Comunque, in fondo il vero multiculturalismo positivo e creativo richiede quell’essenziale incontro umano, tra uomini, che l’ospitalità di Abramo incarna.
Vorrei concludere con due versi. Il primo viene dalla Bibbia Ebraica ed è del profeta Malachia che profetizza un tempo di armoniosa convivenza in cui “coloro che hanno adorato il Signore si sono parlati, han parlato l’uno con l’altro e il Signore li ha sentiti e ascoltati e ha scritto i loro nomi in un libro che tiene dinanzi a sé, i nomi di coloro che lo hanno adorato e hanno venerato il Suo nome.”

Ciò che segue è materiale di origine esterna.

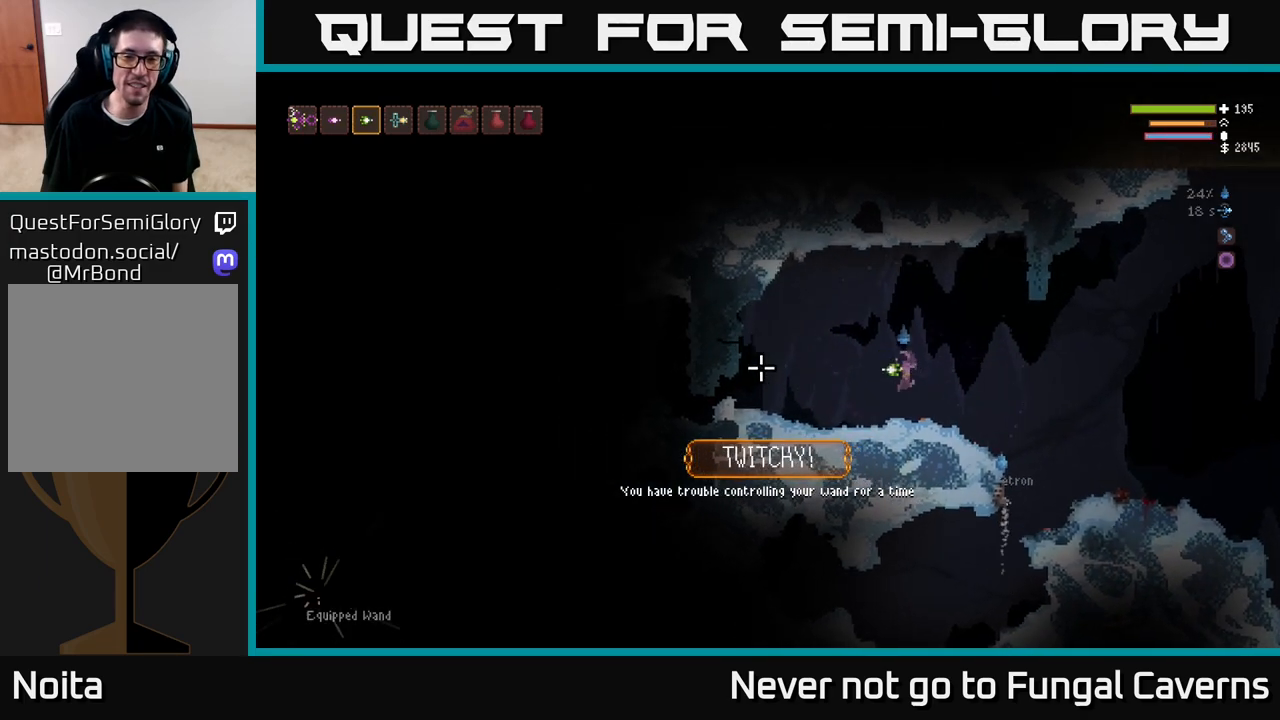
{"buttons": [], "left_stick": "left", "right_stick": "left", "events": [[133, "L2", "down"], [150, "left_stick", "left"], [400, "L2", "up"]]}
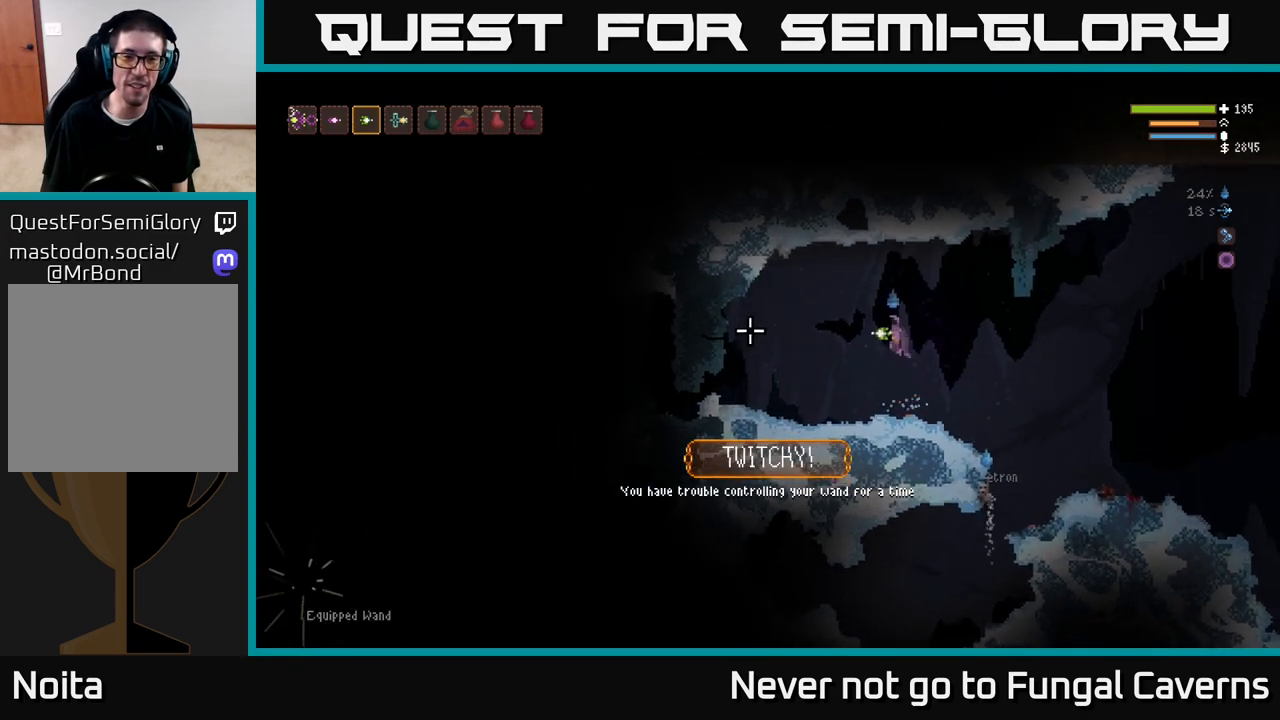
{"buttons": [], "left_stick": "center", "right_stick": "left", "events": [[67, "R2", "down"], [200, "R2", "up"], [267, "R2", "down"], [367, "R2", "up"], [433, "left_stick", "center"]]}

L’altra citazione è del Corano
“O genere umano, vi abbiamo creato da una sola coppia e moltiplicato in tribù e nazioni, per far conoscere gli uni agli altri.”
Riguardo al profeta Malachia perché è tanto importante parlare l’uno con l’altro da far sì che il Signore annoti i nomi di coloro che lo fanno in un libro speciale?
E riguardo al verso del Corano, potremmo chiederci, perché è così importante conoscersi reciprocamente?
La risposta naturalmente è che se non ci conosciamo, cadiamo vittime di qualsiasi tipo di pregiudizio negativo e perfino di ostilità. Per vivere in pace e armonia gli uni con gli altri è necessario conoscerci. Similmente, quando non ci parliamo, diventiamo vulnerabili a ogni tipo di incomprensione e percezione erronea. Il vero dialogo, che significa parlare con l’altro, non all’altro, ci rende capaci di conoscerci e comprenderci reciprocamente.
Il Mediterraneo ci pone di fronte a una sfida e a un’opportunità uniche: essere in grado di vivere e incarnare questi valori e ideali che accomunano in modo tanto particolare le nostre religioni, patrimonio di questa parte del mondo.